Tawnies are amber-coloured to brown, and nutty-dried-fruit-figgy in flavour thanks to years of slow, controlled oxidation in large wooden barrels or vats. They go by two names, either Colheita (specifying a vintage) or Aged Tawny (with a number of decades declared on the label, from 10 to 40 years). Aged tawny is leaner and more spirit the more decades it declares. When to drink & Food pairings Colheitas and Aged Tawnies are best served chilled, summer or winter. They might be an aperitif, or drunk at the end of the meal, perhaps with walnuts to nibble. 10 or 20-year-old are the best of all ports for Stilton, and delicious with Portugal’s star cheese, Queijo Serra da Estrela.
Ruby Ports, where the Vintage port is the other top-end style, are redder, firmer, slightly sweeter and fruitier than tawny. You can really taste the sweet ripeness of the hot sun of the Douro Valley in this style of port. In years of old, vintage port had to be kept for years for its tough tannin and spirit to soften to drinkability. Now the spirit used to fortify port is of finer quality, and modern methods in vineyard, cellar and warehouse make vintage port a more balanced, less tannic wine that is drinkable after only a few years, although it will still age and develop complexity. There are numerous more modest categories, like Crusted, Late-Bottled Vintage (LBV), Late Bottled, Reserve, Premium Ruby and Ruby. When to drink & Food pairings Ruby is best drunk at cool room temperature, and is good with certain cheeses, Queijo Serra da Estrela, Queijo de Azeitão, Cheddar, even strong, unpasteurized Brie in the case of LBV. They are also a good match with bitter chocolate or coffee desserts. The French drink this style of port as an aperitif, the English after the meal – take your pick.
White ports come in various levels of sweetness. Seco (dry) is actually quite sweet, meio seco (medium dry) pretty sweet, and doce a drink for the seriously sweet of tooth. A new style of port, sweet, fortified and rosé, this is made to drink chilled and neat, or in cocktails. When to drink & Food pairings White Ports are drunk as an aperitif, sometimes mixed with tonic, neat on ice, or in cocktails. There are also more expensive, longer-wood-aged versions with a nuttier flavour, also best chilled and served as an aperitif.

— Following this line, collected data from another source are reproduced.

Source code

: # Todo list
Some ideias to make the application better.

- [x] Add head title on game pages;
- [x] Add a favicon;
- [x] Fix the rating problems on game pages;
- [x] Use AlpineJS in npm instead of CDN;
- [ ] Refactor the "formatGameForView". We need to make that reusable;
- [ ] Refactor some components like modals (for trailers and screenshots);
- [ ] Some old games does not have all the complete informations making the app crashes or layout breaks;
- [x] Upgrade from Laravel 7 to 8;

The Port Wine is divided into three big families, White, Tawny and Ruby, being the first made from white grapes and the other two, from red grapes. The White Port offers a range of colors that can vary from pale white to amber. The Ruby family admits red tonality that extends from light red, to very dark red, almost black. The tawny family usually extends from colors like auburn, copper and amber.